As I mentioned in my last post (if you bothered to read the whole thing — I know it was long), we have a very large family gathering every year on Christmas Eve.  My extended family is fairly large (for non-Mormons), and due to a significant age difference between my mom and her two sisters, the generations are kind of staggered.  Add in my cousins’ spouses and then children over the years, and now those children’s significant others, and we’re talking almost 20 people.  There are never enough seats at the main table.

I distinctly remember being pretty small and getting to eat at the coffe table in my grandmother’s parlor with my little sister and two or three of our older cousins.  I was thrilled at the specialness of the occasion, because it meant 1) eating in the parlor, which was usually off limits, and 2) no adult supervision during dinner, which was a big deal for me at the time.  But I am sure those cousins were in their mid- to late-teens, and were probably sick and tired of being stuck at the kids table.  I think I even remember grumblings along those lines as we ate dinner.

Right now, the youngest of my cousins’ children are in high school, and there is even going to be a cousin’s brand-new grandchild at the table this year, but I am sure that, depite the fact that no one is a little kid anymore, there will have to be a kids table.  Even with my sister and I unable to make it home for Christmas this year.  I’m sure there are people in your family, too who have complained about being “stuck” at the kids’ table year after year, well past the point when they were truly kids.

Thinking about my younger cousins’ plight, I remembered the first year that my sister and I both made it to the grown-up table.  We were both in high school, I think I was a junior and she was a freshman.  We were so shocked to fit everyone at a single table, my sister blurted out the question, “Who died?” without thinking first.
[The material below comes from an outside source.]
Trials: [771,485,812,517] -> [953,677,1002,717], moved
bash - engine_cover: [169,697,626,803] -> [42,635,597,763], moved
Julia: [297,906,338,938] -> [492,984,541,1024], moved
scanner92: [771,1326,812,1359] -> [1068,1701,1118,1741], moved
The answer was, my aunt J.  She had passed away the previous year from a brain tumor, on December 23rd, and she was on everyone’s minds that year.  My sister immediately felt awful for what she had said.  But my mom smoothed things over, pointing out that our cousin S was in Maine now with his wife and kids, and L and her husband were in Kansas, and our grandmother had also passed away a few years before (and my other aunt might not have been speaking to the rest of the family that year).  For all those reasons, it was a small Christmas, small enough that we all fit at the one table. 

So this year, thinking about how my sister and I made it to the adult table has really changed how I think about the whole idea of a kids table. Now I hope there’s a kids table every year.  It’s not a punishment to sit there, it’s a privilege.  Because it means that you are surrounded by family — even if they are all eating at the grownup table in the other room.